I find the use of the word “principle” in the matter of addressing polygamy as an “ideal” a little confusing, and probably not quite accurate. Some have used a four-fold classification of principles:

*A principle may be absolute, throughout Scripture, black and white, always negatively condemned, or always positively praised, .

*A principle may be a praiseworthy goal, always striven for but often not attained.

*A principle may be a norm throughout Scripture, with exceptions, usually followed throughout Scripture, but with occasional situations where the opposite is accepted for good reasons, or even preferable, in Christian freedom under God’s guidance.

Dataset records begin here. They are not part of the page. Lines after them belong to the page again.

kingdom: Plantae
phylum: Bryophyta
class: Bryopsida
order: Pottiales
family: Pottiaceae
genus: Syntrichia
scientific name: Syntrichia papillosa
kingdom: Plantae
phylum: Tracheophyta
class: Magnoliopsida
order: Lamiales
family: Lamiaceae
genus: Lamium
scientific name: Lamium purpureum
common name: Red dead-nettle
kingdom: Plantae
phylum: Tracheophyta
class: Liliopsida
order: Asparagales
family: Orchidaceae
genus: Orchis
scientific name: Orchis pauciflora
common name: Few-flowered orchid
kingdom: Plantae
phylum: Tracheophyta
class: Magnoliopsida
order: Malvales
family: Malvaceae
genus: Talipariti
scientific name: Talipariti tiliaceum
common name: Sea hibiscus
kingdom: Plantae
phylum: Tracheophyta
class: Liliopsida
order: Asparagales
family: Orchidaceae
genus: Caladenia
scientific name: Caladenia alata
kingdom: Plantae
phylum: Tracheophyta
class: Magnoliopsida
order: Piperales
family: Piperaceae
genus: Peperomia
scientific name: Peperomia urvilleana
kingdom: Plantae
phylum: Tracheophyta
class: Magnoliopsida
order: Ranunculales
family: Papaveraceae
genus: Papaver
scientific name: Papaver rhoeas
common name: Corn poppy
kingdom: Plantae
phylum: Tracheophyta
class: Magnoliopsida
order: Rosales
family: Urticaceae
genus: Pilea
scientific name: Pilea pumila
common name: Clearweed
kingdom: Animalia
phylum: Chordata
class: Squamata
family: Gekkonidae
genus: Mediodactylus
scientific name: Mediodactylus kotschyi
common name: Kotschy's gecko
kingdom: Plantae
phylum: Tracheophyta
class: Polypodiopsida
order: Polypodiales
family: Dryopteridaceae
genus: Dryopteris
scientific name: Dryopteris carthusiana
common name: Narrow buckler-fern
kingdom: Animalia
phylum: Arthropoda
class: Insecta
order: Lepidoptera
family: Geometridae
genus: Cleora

*A principle may be a free option throughout Scripture with various choices honoring to God.

I’m not convinced of this four-fold classification of principles, either. A principle is a general guideline, which has numerous applications. For example, “Whatever you do, do all to the glory of God” (1 Corinthians 10:31), or, “Whatever is not from faith is sin” (Romans 14:23). The prohibition of lying is a specific command. The same would be true of Paul’s statements concerning the role of women in the church (e.g. 1 Timothy 2:9-15; 1 Corinthians 14:34-38). I’m not sure that I would say that some principles are absolute, and others are not. I would say that some principles may take precedence over others. Thus, I may be free to drink a glass of wine as a matter of personal liberty (a biblical principle), but my obligation not to cause my weaker brother to stumble obligates me not to drink, even if it is a liberty, for the sake of my brother.

I think we need to be very careful when we speak of exceptions. I think examples of Scripture texts are required, and if there are none, then the statement needs to be modified. I doubt that one can establish that monogamy is the rule and polygamy is the exception from examples on this list. Again I see that word “exceptional,” which makes me nervous.

I would stay away from using the Timothy and Titus texts, other than in relation to church leadership, which is the context of those passages.

I don’t agree with the statement that “The wording in Timothy-Titus is literally ‘a man for one woman’. It is more literally “one woman man” (I don’t think I’ve ever seen it as ‘a man for one woman.’).

For a conclusion I would say: In the Scriptures, the ideal for marriage is one man, married to one woman, for life. Polygamy was tolerated, but it almost always had less than desirable consequences. Divorce is abhorrent to God, and allowed only in the most restricted circumstances. Thus, those who have come to faith as polygamists should remain married, and be accepted (with wives and children) into the church. They should not be made leaders, however, and the ideal of monogamous marriage should be taught, so that future generations might follow the “better way.”